> **Required action**
Transcribe the listing that follows in full, omitting pictures.

> **Data listing**
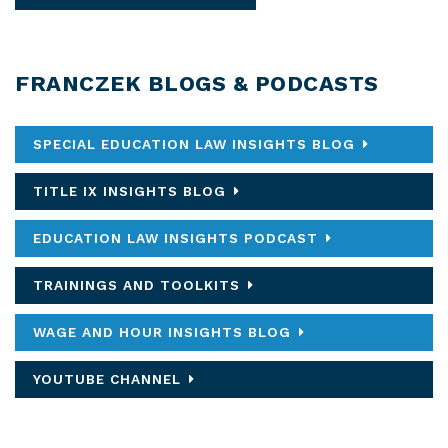
FRANCZEK BLOGS & PODCASTS
SPECIAL EDUCATION LAW INSIGHTS BLOG
TITLE IX INSIGHTS BLOG
EDUCATION LAW INSIGHTS PODCAST
TRAININGS AND TOOLKITS
WAGE AND HOUR INSIGHTS BLOG
YOUTUBE CHANNEL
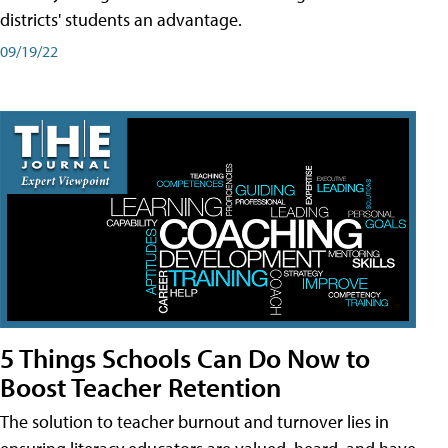
districts' students an advantage.
09/19/22
5 Things Schools Can Do Now to
Boost Teacher Retention
The solution to teacher burnout and turnover lies in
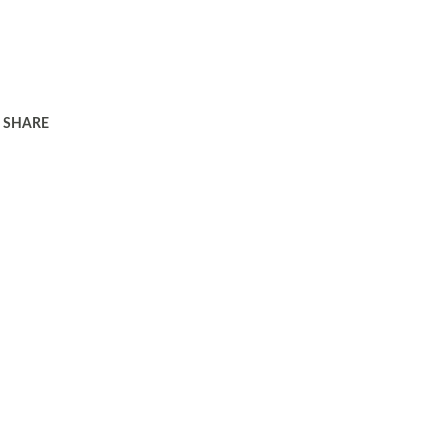
SHARE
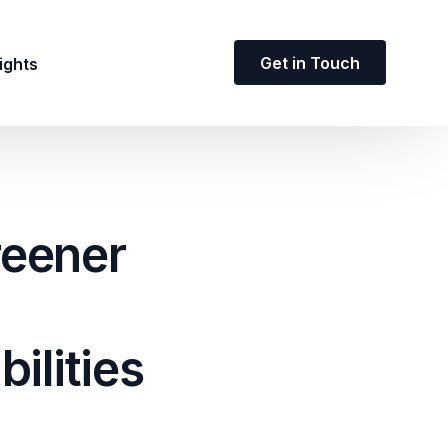
Get in Touch
ights
reener
ilities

> **Response to the exercise**
FRANCZEK BLOGS & PODCASTS
SPECIAL EDUCATION LAW INSIGHTS BLOG
TITLE IX INSIGHTS BLOG
EDUCATION LAW INSIGHTS PODCAST
TRAININGS AND TOOLKITS
WAGE AND HOUR INSIGHTS BLOG
YOUTUBE CHANNEL
districts' students an advantage.
09/19/22
5 Things Schools Can Do Now to
Boost Teacher Retention
The solution to teacher burnout and turnover lies in
SHARE
Get in Touch
ights
reener
ilities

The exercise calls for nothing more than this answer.